Edgars Skuja (born 20 February 1966) is a Latvian diplomat who has been serving as Ambassador of Latvia to Azerbaijan since 2023. Previously, he served as Ambassador of Latvia to Estonia from 2002 to 2005, to Russia from 2009 to 2013, and to Austria from 2013 to 2017, with additional non-resident accreditation to Slovakia, Liechtenstein, and Switzerland. From 2019 to 2023, he was Permanent Representative of Latvia to NATO.

== Biography ==
Edgars Skuja was born on 20 February 1966 in Valmiera, Latvian SSR, then part of Soviet Union. He received his master's degree in 1992 from the Faculty of History and Philosophy of the University of Latvia and also studied International Relations at the Institute of Foreign Affairs of the University of Latvia that year. He has also taken part in study programs in Austria, South Korea, and Germany.

Skuja began his diplomatic career in 1993 at the Latvian Ministry of Foreign Affairs and then worked as Head of the CIS Countries at the ministry.
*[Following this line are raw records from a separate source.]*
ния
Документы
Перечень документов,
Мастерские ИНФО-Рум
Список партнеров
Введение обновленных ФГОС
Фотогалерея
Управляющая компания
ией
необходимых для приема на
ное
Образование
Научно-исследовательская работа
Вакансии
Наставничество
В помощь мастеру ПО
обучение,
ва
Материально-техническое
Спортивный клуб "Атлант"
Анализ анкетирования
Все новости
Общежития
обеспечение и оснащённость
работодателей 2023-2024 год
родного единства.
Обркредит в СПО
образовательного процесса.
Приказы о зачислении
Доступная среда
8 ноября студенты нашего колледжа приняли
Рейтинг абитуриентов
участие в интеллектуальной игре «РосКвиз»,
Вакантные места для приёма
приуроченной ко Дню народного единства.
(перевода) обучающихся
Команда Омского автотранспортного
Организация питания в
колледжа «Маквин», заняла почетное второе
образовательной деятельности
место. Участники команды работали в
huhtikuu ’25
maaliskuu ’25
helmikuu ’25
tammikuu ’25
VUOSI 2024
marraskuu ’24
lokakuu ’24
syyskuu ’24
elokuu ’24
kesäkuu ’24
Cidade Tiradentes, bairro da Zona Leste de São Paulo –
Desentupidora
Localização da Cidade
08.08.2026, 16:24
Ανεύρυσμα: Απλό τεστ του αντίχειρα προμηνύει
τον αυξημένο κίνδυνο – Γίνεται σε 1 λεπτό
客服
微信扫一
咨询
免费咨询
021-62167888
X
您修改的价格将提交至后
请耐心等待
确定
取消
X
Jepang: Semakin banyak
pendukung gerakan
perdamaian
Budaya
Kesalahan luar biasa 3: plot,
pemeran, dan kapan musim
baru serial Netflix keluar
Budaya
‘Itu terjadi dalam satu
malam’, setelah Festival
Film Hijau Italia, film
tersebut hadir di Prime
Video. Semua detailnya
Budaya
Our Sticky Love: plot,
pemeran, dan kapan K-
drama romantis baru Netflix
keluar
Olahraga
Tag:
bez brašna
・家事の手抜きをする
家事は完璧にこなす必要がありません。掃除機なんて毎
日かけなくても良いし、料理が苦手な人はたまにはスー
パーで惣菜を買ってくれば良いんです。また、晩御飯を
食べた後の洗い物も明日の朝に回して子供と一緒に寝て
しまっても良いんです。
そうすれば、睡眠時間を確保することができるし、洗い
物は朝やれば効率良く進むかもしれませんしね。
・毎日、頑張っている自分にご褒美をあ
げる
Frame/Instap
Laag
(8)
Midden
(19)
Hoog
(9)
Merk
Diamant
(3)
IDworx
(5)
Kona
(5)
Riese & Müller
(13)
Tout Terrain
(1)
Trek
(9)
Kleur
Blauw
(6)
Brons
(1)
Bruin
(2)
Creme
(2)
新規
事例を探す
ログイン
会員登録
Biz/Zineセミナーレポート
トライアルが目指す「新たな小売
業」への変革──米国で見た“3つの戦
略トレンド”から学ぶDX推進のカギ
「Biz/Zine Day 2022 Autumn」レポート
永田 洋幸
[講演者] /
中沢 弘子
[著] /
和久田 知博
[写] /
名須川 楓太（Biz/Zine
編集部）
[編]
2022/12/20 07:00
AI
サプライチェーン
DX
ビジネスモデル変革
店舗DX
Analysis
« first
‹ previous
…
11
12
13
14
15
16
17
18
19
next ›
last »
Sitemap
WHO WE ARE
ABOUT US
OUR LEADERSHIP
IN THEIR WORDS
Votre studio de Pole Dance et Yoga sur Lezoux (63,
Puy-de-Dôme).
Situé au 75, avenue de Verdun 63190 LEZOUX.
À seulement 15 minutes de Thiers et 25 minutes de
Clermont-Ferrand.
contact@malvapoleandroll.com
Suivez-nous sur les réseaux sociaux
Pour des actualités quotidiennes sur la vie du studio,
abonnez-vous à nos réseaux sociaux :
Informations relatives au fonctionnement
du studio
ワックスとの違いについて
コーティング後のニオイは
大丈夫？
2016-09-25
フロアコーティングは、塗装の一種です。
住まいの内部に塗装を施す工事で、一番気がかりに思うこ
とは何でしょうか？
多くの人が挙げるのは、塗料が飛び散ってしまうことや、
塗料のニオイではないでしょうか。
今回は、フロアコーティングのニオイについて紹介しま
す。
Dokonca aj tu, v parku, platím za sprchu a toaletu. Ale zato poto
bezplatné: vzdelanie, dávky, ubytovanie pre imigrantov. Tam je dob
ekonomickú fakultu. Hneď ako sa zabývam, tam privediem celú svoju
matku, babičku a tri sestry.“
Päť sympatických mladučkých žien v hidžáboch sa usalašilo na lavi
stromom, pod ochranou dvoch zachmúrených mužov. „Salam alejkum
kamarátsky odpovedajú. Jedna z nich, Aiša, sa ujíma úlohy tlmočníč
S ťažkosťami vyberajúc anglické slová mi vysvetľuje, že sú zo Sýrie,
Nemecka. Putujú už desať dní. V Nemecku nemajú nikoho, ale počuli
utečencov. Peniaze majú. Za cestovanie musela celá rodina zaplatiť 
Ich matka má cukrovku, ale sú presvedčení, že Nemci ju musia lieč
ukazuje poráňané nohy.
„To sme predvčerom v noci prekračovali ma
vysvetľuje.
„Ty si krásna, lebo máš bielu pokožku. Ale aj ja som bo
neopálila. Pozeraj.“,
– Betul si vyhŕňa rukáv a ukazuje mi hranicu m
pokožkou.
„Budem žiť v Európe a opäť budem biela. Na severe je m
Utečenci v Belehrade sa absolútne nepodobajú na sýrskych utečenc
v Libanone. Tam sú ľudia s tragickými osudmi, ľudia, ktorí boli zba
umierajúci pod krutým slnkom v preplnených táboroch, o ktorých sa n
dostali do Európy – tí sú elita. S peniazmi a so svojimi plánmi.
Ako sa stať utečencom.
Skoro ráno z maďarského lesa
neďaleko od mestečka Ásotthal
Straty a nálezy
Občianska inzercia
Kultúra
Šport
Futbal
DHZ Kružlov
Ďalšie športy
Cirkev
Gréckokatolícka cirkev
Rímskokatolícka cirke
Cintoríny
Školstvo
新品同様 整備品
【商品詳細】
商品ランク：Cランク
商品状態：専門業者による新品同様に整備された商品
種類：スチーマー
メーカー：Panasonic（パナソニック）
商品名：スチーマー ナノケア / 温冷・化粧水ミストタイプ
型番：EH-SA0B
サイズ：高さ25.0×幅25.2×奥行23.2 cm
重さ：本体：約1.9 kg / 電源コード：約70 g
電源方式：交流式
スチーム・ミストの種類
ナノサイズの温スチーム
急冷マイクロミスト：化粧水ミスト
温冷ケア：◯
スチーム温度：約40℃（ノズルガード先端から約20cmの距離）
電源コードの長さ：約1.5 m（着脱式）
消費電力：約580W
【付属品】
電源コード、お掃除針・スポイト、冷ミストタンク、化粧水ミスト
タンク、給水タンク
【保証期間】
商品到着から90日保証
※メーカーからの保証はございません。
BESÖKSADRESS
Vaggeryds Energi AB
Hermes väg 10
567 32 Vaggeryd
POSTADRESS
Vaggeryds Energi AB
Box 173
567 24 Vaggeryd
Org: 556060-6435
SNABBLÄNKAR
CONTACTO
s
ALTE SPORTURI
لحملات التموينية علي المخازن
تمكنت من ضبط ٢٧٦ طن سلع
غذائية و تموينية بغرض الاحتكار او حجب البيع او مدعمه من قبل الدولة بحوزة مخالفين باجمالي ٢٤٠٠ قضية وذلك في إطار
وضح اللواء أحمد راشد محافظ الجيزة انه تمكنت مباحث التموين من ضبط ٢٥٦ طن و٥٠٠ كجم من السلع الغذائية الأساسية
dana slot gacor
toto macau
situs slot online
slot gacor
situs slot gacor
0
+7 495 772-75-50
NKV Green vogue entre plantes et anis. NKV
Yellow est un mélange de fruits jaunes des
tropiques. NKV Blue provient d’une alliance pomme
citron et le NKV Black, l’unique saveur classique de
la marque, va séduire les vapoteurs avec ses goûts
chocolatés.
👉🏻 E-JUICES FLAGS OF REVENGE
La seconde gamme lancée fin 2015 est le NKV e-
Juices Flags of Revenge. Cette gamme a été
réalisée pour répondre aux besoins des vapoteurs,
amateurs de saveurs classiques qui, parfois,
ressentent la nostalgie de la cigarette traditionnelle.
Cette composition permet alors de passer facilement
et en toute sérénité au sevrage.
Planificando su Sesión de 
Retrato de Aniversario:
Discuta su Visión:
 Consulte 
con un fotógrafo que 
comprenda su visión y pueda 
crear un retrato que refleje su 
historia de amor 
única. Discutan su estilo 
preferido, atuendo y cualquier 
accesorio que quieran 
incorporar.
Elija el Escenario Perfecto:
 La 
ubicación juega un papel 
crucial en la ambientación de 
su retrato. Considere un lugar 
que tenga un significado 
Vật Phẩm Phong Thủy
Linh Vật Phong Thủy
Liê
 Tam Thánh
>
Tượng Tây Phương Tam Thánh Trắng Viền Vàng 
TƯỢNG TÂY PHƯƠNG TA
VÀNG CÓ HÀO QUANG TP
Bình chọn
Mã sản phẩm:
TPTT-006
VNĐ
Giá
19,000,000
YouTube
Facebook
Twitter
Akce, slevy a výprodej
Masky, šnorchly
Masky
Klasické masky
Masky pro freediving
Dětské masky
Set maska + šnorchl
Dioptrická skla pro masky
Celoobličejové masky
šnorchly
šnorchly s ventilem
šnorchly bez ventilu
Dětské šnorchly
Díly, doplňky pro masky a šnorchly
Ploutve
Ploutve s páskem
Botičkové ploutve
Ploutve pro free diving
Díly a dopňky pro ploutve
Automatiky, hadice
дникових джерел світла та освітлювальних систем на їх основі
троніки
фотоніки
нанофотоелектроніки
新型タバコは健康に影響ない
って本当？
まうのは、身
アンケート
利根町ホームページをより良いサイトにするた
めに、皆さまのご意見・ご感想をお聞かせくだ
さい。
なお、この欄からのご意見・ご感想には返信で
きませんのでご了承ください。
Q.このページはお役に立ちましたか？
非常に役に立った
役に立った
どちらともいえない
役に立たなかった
He served as Director of the Second Political Department from 1996 to 1998 and led the Latvian Delegation to the OSCE in Vienna from 1998 to 2002.

In 2002, Skuja was appointed Ambassador Extraordinary and Plenipotentiary to Estonia, a position he held until 2005. He then served as Under-Secretary of State for Bilateral Issues at the Third Political Directorate from 2005 to 2009. In January 2009, he briefly led the Bilateral Relations Directorate and then was appointed Ambassador to Russia, where he served from 2009 to 2013, presenting his credentials to Russian president Dmitry Medvedev on 29 May 2009.

From September 2013 to August 2017, Skuja was Ambassador to Austria, with additional non-resident accreditation to Slovakia, Liechtenstein, and Switzerland. He then returned to the Ministry of Foreign Affairs as Ambassador and Director of the Security Policy Department from 2017 to 2019. He served as Permanent Representative of Latvia to NATO from 2019 to 2023.

In 2023, Skuja was appointed Ambassador Extraordinary and Plenipotentiary of Latvia to Azerbaijan, presenting his credentials on 24 October 2023.

Edgars Skuja has received several awards, including certificates of recognition from the Ministry of Foreign Affairs of Latvia in 1999 and the Cabinet of Ministers in 2000, as well as the Baltic Assembly Medal in 2007.

Skuja speaks Latvian, English, Russian and German. He is married and has two daughters.